*WORK REQUIRED*. Show the lines below where "steeds" occurs.

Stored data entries
►
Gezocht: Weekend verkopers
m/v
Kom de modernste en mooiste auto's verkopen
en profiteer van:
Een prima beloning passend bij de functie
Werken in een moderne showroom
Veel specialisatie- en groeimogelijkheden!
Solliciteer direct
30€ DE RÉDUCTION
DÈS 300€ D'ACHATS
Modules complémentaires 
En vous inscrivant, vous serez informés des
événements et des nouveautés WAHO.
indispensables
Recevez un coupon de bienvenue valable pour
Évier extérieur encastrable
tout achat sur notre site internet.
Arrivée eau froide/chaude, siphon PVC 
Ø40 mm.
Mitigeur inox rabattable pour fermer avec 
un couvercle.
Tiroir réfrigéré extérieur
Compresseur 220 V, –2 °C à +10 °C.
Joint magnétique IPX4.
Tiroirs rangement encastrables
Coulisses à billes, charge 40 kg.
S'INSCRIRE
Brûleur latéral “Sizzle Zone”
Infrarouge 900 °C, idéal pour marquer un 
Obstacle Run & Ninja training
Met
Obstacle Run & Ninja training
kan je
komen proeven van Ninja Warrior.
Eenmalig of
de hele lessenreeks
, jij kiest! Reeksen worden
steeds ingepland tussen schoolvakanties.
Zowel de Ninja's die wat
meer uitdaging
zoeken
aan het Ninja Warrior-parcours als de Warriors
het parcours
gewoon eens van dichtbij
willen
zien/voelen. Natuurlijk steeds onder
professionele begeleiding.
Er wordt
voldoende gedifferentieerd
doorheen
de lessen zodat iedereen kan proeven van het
◄
*WRITTEN SOLUTION*.
steeds ingepland tussen schoolvakanties.
zien/voelen. Natuurlijk steeds onder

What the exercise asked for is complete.